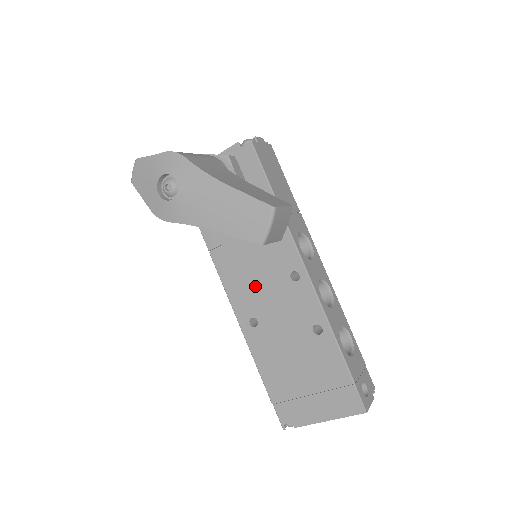
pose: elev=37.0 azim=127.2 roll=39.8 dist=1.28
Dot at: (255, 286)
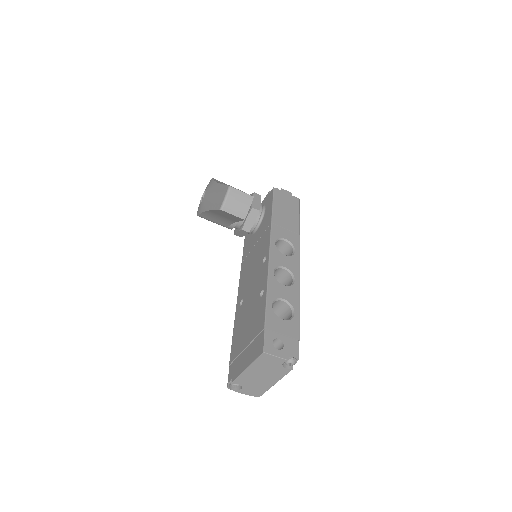
Dot at: (249, 276)
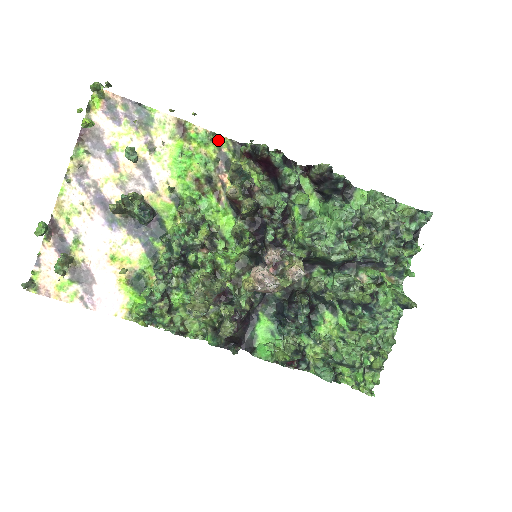
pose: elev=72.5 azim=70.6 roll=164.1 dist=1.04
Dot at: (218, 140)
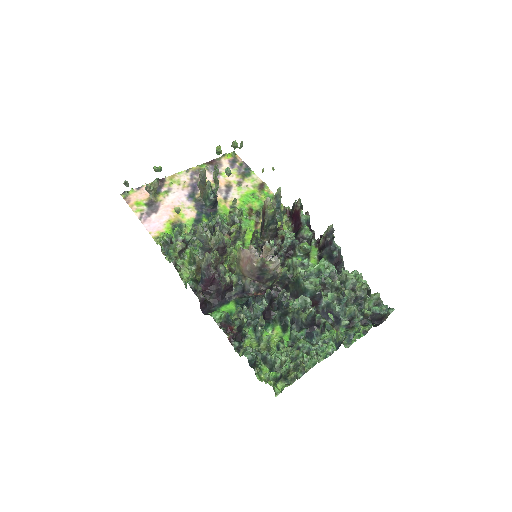
Dot at: occluded
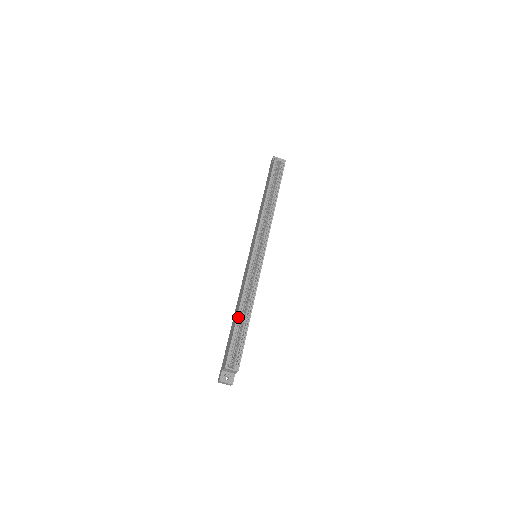
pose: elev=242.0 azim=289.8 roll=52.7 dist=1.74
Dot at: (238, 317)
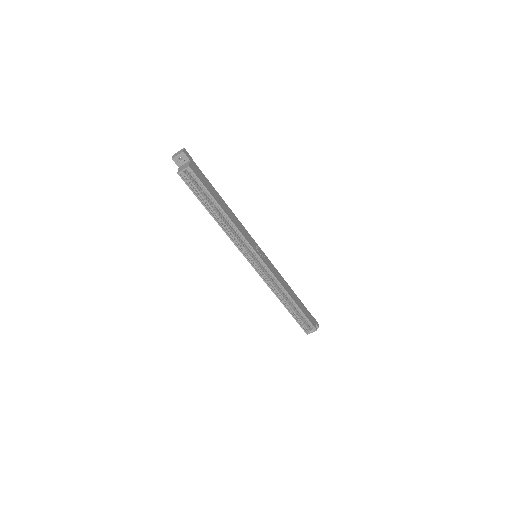
Dot at: (287, 307)
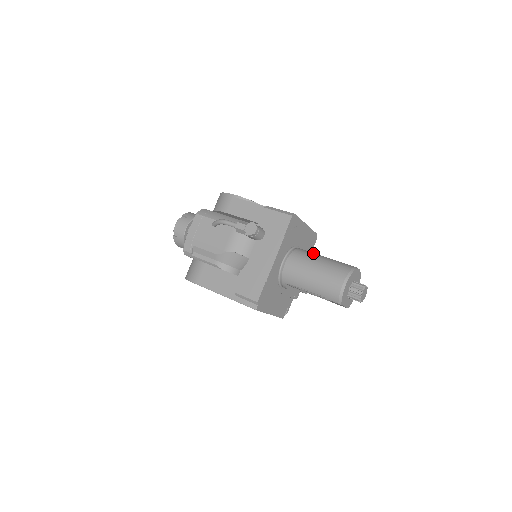
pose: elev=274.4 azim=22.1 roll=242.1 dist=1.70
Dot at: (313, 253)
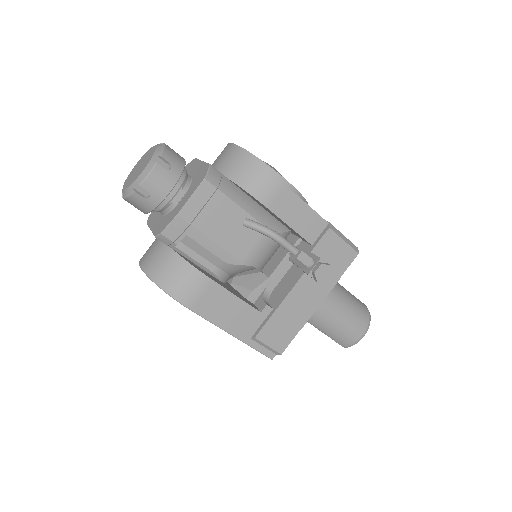
Dot at: occluded
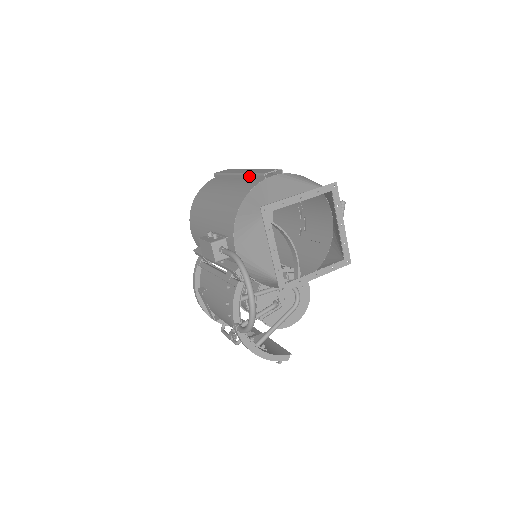
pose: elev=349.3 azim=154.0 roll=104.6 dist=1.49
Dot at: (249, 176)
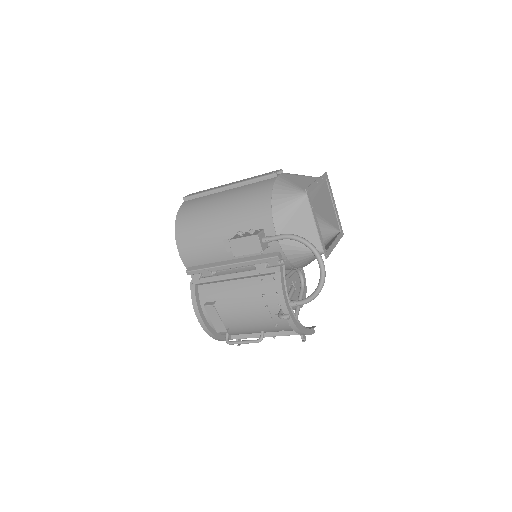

_What to do_.
Please copy every line of text from the records above word for word, leaving out the pictures.

_Correct answer_.
pose: elev=37.0 azim=127.2 roll=39.8 dist=1.28
Dot at: (255, 286)
Dot at: (249, 276)
pose: elev=72.5 azim=70.6 roll=164.1 dist=1.04
Dot at: (218, 140)
Dot at: occluded
pose: elev=242.0 azim=289.8 roll=52.7 dist=1.74
Dot at: (238, 317)
Dot at: (287, 307)
pose: elev=274.4 azim=22.1 roll=242.1 dist=1.70
Dot at: (313, 253)
Dot at: occluded
pose: elev=349.3 azim=154.0 roll=104.6 dist=1.49
Dot at: (249, 176)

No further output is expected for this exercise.